What you are asked to do —
Please copy out all lines of the entries that contain the word "opposition".

Dataset excerpts:
------------

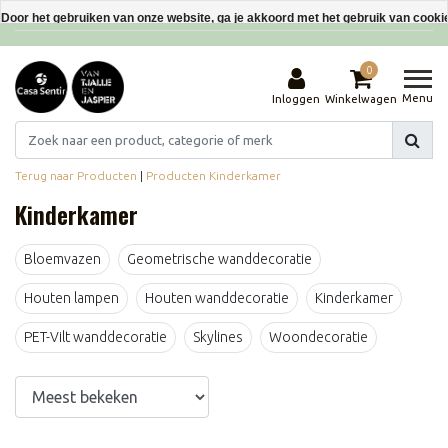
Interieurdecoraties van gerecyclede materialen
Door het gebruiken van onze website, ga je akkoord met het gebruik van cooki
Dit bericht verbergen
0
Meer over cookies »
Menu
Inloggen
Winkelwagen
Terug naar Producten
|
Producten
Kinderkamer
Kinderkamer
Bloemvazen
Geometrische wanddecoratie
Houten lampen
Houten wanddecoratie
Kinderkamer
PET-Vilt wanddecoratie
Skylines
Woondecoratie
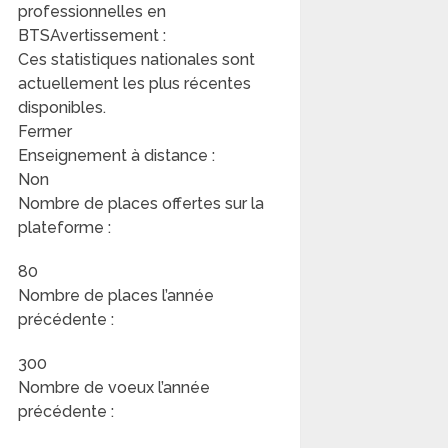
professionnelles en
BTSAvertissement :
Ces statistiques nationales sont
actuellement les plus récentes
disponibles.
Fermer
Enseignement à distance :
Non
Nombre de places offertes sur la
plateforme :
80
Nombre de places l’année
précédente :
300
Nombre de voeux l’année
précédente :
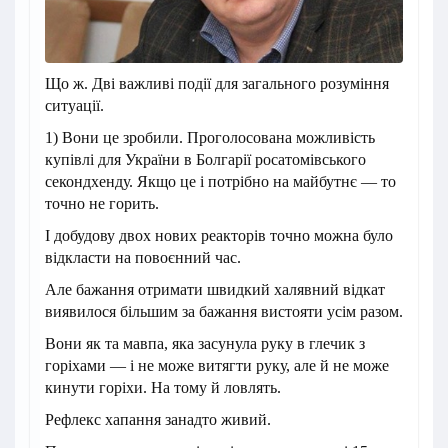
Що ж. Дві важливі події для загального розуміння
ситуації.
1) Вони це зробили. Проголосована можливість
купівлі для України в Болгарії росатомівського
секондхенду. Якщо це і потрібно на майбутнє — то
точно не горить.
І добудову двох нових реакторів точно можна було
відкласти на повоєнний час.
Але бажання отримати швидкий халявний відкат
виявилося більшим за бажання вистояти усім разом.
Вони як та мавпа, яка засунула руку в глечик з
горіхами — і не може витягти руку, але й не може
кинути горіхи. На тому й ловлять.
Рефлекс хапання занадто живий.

------------

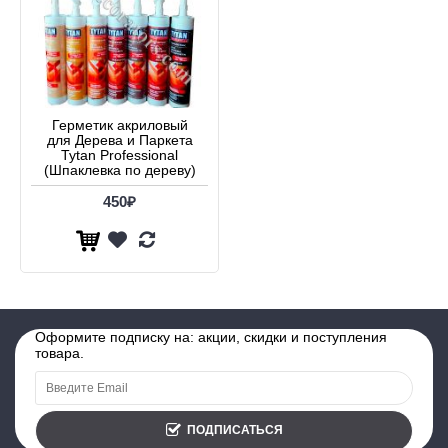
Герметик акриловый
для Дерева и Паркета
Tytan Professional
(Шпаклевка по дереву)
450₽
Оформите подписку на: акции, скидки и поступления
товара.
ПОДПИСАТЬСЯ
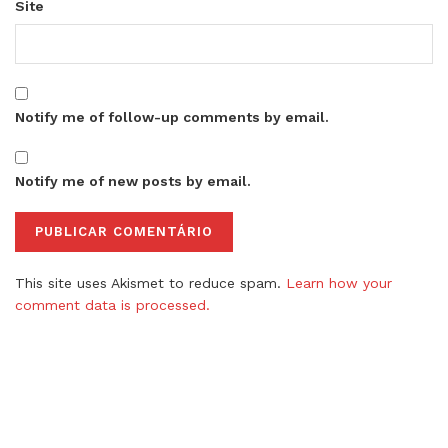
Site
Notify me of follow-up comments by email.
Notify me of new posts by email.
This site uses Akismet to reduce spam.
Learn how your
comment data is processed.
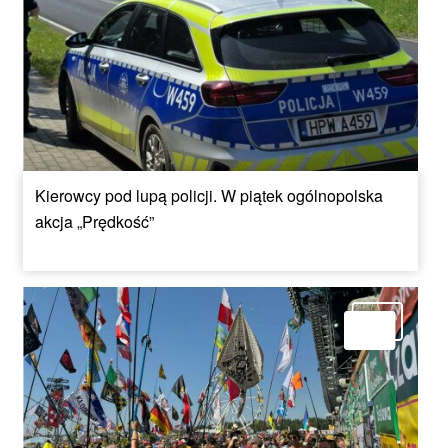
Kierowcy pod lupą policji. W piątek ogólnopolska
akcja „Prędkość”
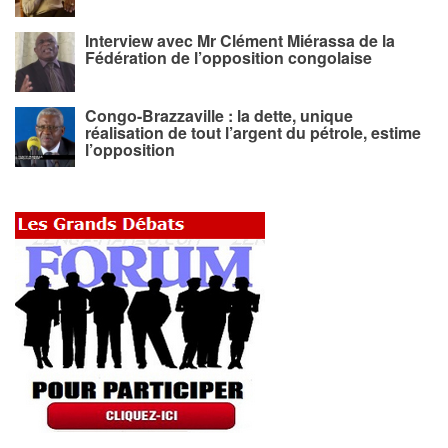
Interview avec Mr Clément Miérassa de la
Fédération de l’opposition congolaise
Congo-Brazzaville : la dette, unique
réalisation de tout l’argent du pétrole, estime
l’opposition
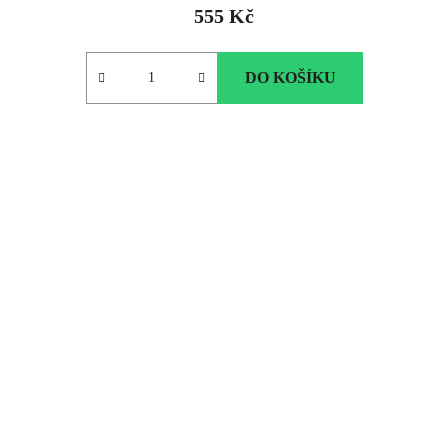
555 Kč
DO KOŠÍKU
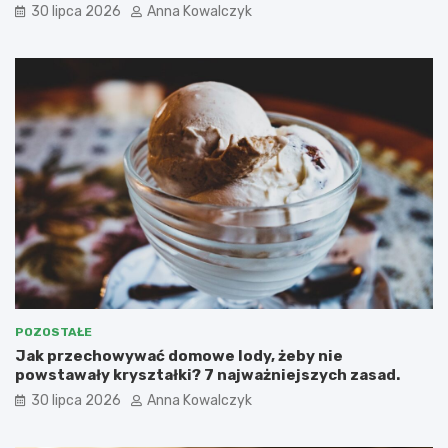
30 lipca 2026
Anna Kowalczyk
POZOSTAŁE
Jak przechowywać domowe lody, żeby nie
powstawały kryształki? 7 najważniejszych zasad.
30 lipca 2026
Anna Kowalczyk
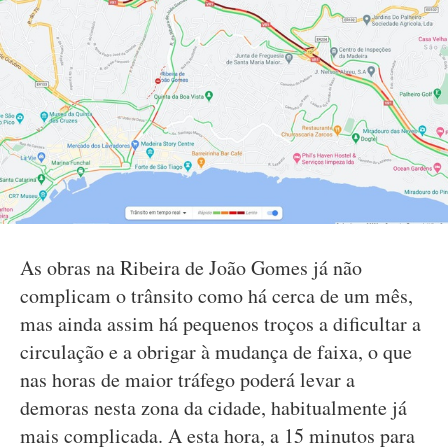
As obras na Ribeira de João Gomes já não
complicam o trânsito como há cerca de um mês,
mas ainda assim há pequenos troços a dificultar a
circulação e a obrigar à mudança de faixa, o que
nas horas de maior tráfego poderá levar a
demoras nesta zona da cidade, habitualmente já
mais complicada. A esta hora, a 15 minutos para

------------

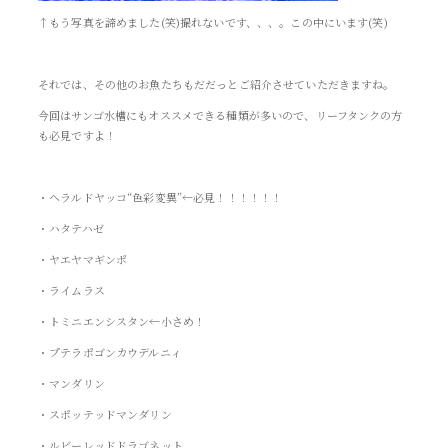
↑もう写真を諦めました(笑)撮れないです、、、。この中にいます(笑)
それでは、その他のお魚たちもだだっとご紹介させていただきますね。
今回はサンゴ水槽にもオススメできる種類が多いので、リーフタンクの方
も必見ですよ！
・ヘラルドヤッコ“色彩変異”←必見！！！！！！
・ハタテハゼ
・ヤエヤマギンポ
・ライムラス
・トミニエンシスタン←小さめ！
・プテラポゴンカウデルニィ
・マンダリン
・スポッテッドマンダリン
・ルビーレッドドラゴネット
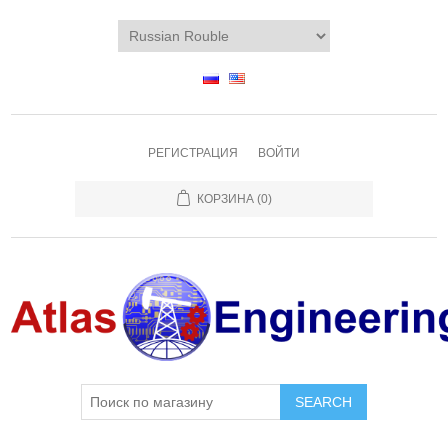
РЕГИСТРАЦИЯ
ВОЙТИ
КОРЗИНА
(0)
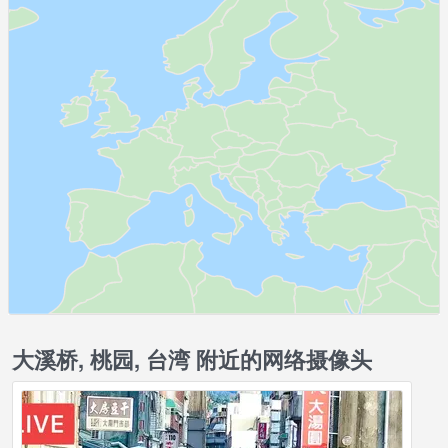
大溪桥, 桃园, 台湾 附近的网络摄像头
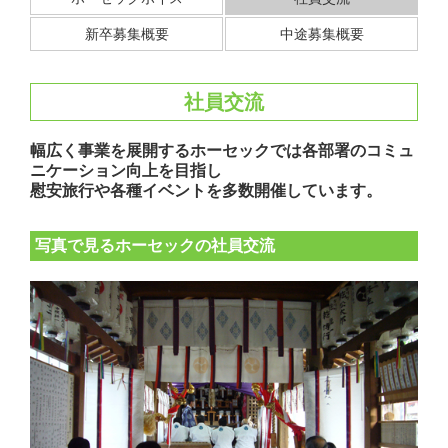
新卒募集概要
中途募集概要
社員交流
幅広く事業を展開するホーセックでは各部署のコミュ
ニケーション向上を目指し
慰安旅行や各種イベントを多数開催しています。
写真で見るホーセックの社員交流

------------

Completed exercise —
Fédération de l’opposition congolaise
l’opposition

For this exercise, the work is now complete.